A thought bubble from Chris Matthews: This is a smart roadmap for business executives. Not so much for society, for whom the authors have a simple message: buckle your seat belts and kill before being killed. That's not good enough. Our political leaders, for starters, sorely need instructions for navigating internet-fomented hacking and cyber crime.

Go deeper: Read Chris's review.

4. We're getting old; we'll need robots

To say that Japan's population will shrink over the next 83 years is an understatement. According to official state figures, the country will go from about 126 million people today to about 50 million in 2100, a 60% plunge.

  • Moreover, the makeup of Japan's population will utterly change, too. From about 15% of the population, people 65 and older will be 35% in 2100. And the working age population taking care of the old is shrinking: in 1970, Japan had 8.5 workers to support every retired person; in 2050, the number will be 1.2.
  • These are devastating numbers, and, as you see in the chart above, they reflect the trend in most of the world. Right now, the median age across the planet is around 29. In 2100, it will be 42. When you exclude Africa, the whole world will be, on average, 60 or older in just over three decades.

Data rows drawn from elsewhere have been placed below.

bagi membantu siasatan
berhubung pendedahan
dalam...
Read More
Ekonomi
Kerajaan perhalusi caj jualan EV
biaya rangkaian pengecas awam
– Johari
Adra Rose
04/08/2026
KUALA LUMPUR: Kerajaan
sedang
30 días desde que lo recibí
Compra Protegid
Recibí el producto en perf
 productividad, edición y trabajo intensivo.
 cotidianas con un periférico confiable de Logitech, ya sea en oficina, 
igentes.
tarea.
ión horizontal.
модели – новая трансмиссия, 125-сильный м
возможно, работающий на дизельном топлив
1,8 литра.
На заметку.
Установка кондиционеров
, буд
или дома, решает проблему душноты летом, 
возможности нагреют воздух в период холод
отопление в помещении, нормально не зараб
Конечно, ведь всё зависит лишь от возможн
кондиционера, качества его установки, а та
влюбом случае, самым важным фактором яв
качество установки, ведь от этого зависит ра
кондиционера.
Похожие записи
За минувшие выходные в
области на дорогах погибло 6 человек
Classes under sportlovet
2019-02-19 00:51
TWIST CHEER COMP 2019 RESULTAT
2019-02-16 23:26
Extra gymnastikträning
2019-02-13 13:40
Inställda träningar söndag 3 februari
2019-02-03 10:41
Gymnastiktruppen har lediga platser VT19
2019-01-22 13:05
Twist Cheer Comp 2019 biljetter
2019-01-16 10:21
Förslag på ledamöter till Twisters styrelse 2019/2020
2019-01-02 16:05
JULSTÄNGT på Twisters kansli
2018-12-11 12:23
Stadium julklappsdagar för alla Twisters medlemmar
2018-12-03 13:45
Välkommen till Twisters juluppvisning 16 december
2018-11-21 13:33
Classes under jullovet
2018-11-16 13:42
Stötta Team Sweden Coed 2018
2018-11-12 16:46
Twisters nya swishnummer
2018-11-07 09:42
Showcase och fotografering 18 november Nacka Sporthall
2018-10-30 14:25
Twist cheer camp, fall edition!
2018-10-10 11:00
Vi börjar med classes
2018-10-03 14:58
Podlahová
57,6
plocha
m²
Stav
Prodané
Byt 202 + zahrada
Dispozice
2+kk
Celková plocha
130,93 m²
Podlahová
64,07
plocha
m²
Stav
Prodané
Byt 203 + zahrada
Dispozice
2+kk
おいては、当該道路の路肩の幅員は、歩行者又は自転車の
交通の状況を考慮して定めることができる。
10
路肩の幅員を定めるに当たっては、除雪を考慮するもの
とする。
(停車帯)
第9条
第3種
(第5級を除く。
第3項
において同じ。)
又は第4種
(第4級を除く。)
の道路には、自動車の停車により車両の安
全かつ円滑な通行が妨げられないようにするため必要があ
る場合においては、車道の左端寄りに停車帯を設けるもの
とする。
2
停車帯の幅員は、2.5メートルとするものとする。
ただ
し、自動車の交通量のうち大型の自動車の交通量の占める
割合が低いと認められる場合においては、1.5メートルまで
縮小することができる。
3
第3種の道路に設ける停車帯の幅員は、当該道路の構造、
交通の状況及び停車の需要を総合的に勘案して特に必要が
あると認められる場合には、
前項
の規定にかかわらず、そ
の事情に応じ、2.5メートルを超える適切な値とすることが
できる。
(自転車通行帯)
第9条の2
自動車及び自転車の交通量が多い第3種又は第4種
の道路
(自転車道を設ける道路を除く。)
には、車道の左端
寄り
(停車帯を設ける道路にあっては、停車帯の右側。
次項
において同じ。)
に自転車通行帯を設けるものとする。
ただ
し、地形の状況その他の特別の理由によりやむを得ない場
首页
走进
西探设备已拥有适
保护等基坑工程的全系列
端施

All of which is to say there is good reason for the development of elderly care robots. Many robot companies are focusing on just this area of development. Watch this video of iRobots CEO Colin Angle, speaking to Axios about how the elderly can "age gracefully in place."

Go deeper: read the rest of the story here.

5. Health care is a jobs bonanza, except when it isn't

The U.S. economy has had one, big, reliable source of increased employment over the last decade — health care, which has added jobs all the way through, including during the 2008-09 recession, which ripped through other sectors.

  • But this growth hasn't been evenly distributed — health jobs have been a bonanza for Californians and New Mexicans; but east of the Rockies, not so much.
  • In many counties, the number of health care jobs actually fell between 2013 and 2015, after implementation of the Affordable Care Act (in the map below, brown indicates up to 20% added employment between 2013 and 2015. Blue is up to minus 20%.). Nationally, health jobs rose to 19.2 million in 2015, up from 18.6 million two years earlier. (We reported last week on the relationship, by state, between increased jobs and health care coverage.)
  • Why it matters: If the Republican-controlled Congress cuts coverage, that could slow down job growth. But this map shows winners and losers in terms of health care employment, and suggests that some places could lose more, and others gain, should a new law be enacted.

Go deeper: The interactive version of the map, as well as the local data.

6. Worthy of your time

A few stories we liked from Axios and across the Web:

  1. The future grocery is mobile, self-driving, and run by AI (Fast Company's Adele Peters)
  2. Cities are shrinking. How Pittsburgh is dealing with it (Financial Times' Kate Allen, behind the paywall)
  3. Wages took about 150 years to recover after the Industrial Age plunge (The Economist)
  4. Uber's $68 billion valuation is at risk (Axios)
1 fun thing: The age of automated restaurants

Technically speaking, Eatsa isn't new: this automated restaurant opened two years ago in San Francisco, and now is also in DC and New York. But, with "a vibe straight out of The Jetsons," it has a decidedly new feel, according to my colleague Amy Harder, who visited one the other day in New York. Her report:

"A friend told me about this place on Madison — a futuristic restaurant, she called it. If the future is fast and employee-less, Eatsa is definitely that: it was five minutes or less from order to pick-up. I spoke with a worker who said she alone was watching the whole place.

"How it works: I wanted the kale salad (which as you can see above turned out to be scrumptious). All you do is step up to an iPad, punch in your order, swipe your chip — it was less than $9. Before I knew it, a number showed up next to my name on a big board, leading me to an electronic cubby where the salad was waiting, filled with corn, cheese, quinoa and avocado. I tapped the glass, and was gone."